December 1, 2019 at 7:57 am

Hi Prof. Spooner

I followed your instruct to reproduce the FAM estimator. I found my result has magnitude difference of you plots. Am I right to use the fft.m function in Matlab to implement the two DFT procedure? Does it need to divided some scaler of signal length?
Besides, how to compensate the energy difference of hamming window? Should the result divided by its energy like the PSD estimation? I saw you said in the comment that it is a empirical method. I am a little bit confused about that.

Reply
1. Chad Spooner says:
  
  December 10, 2019 at 8:13 am
  
  Thanks for stopping by the CSP Blog Ruobin! And for your keen interest in the FAM.
  
  Am I right to use the fft.m function in Matlab to implement the two DFT procedure?
  
  Yes.
  
  Does it need to divided some scaler of signal length?

### [Data shown]
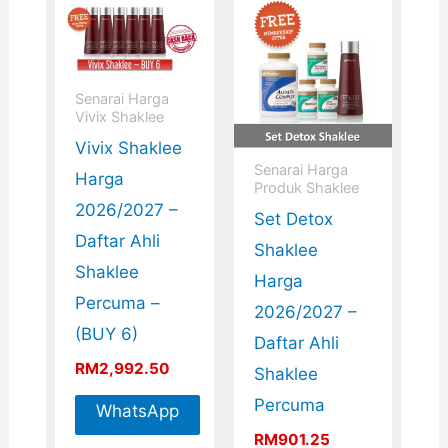
Senarai Harga
Vivix Shaklee
Vivix Shaklee
Senarai Harga
Harga
Produk Shaklee
2026/2027 –
Set Detox
Daftar Ahli
Shaklee
Shaklee
Harga
Percuma –
2026/2027 –
(BUY 6)
Daftar Ahli
RM
2,992.50
Shaklee
Percuma
WhatsApp
RM
901.25
For More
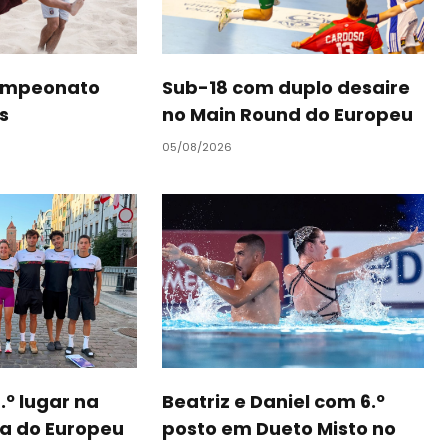
campeonato
Sub-18 com duplo desaire
as
no Main Round do Europeu
05/08/2026
.º lugar na
Beatriz e Daniel com 6.º
ta do Europeu
posto em Dueto Misto no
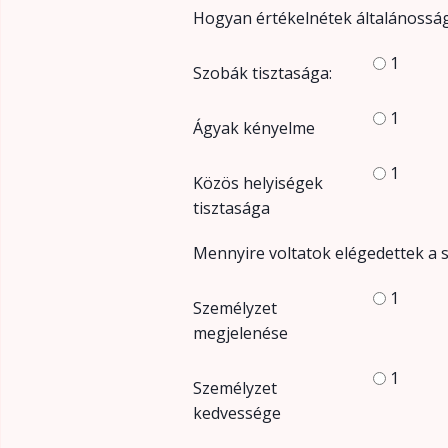
Hogyan értékelnétek általánosságb
1
Szobák tisztasága:
1
Ágyak kényelme
1
Közös helyiségek
tisztasága
Mennyire voltatok elégedettek a sz
1
Személyzet
megjelenése
1
Személyzet
kedvessége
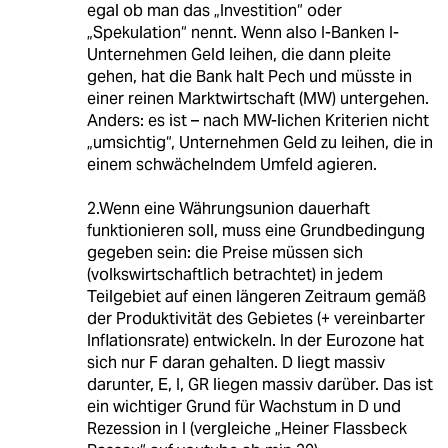
egal ob man das „Investition“ oder
„Spekulation“ nennt. Wenn also I-Banken I-
Unternehmen Geld leihen, die dann pleite
gehen, hat die Bank halt Pech und müsste in
einer reinen Marktwirtschaft (MW) untergehen.
Anders: es ist – nach MW-lichen Kriterien nicht
„umsichtig“, Unternehmen Geld zu leihen, die in
einem schwächelndem Umfeld agieren.
2.Wenn eine Währungsunion dauerhaft
funktionieren soll, muss eine Grundbedingung
gegeben sein: die Preise müssen sich
(volkswirtschaftlich betrachtet) in jedem
Teilgebiet auf einen längeren Zeitraum gemäß
der Produktivität des Gebietes (+ vereinbarter
Inflationsrate) entwickeln. In der Eurozone hat
sich nur F daran gehalten. D liegt massiv
darunter, E, I, GR liegen massiv darüber. Das ist
ein wichtiger Grund für Wachstum in D und
Rezession in I (vergleiche „Heiner Flassbeck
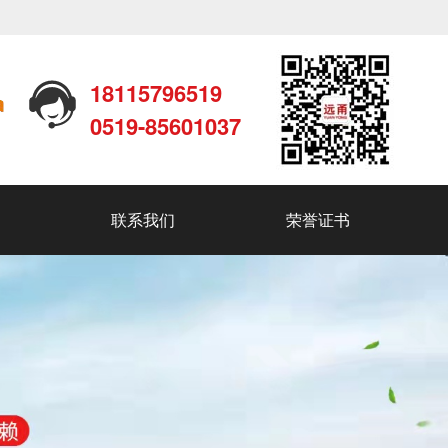
18115796519
0519-85601037
联系我们
荣誉证书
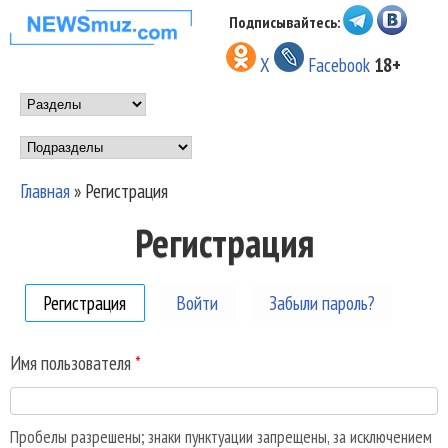
Перейти к основному
Подписывайтесь:
НОВОСТИ
содержанию
X
Facebook
18+
МУЗЫКИ И
Main menu
ШОУ БИЗНЕСА
Подразделы
NEWSMUZ.COM
Главная
»
Регистрация
Вы здесь
Регистрация
Регистрация
(активная вкладка)
Войти
Забыли пароль?
Имя пользователя
*
Пробелы разрешены; знаки пунктуации запрещены, за исключением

### [Work to complete]
A. Answer these from the forum thread:
(i) Which Matlab function does the commenter ask about using for the two DFT steps?
(ii) What did Prof. Spooner call the way of making up for the window's energy, according to the commenter?
(iii) On what date and at what time was Chad Spooner's reply posted?
B. Rewrite the forum thread from "Hi Prof. Spooner" up to and including "confused about that.", putting "Hann window" in place of "hamming window".

### [Expected responses]
A.
(i) The fft.m function.
(ii) An empirical method.
(iii) December 10, 2019 at 8:13 am.

B.
Hi Prof. Spooner

I followed your instruct to reproduce the FAM estimator. I found my result has magnitude difference of you plots. Am I right to use the fft.m function in Matlab to implement the two DFT procedure? Does it need to divided some scaler of signal length?
Besides, how to compensate the energy difference of Hann window? Should the result divided by its energy like the PSD estimation? I saw you said in the comment that it is a empirical method. I am a little bit confused about that.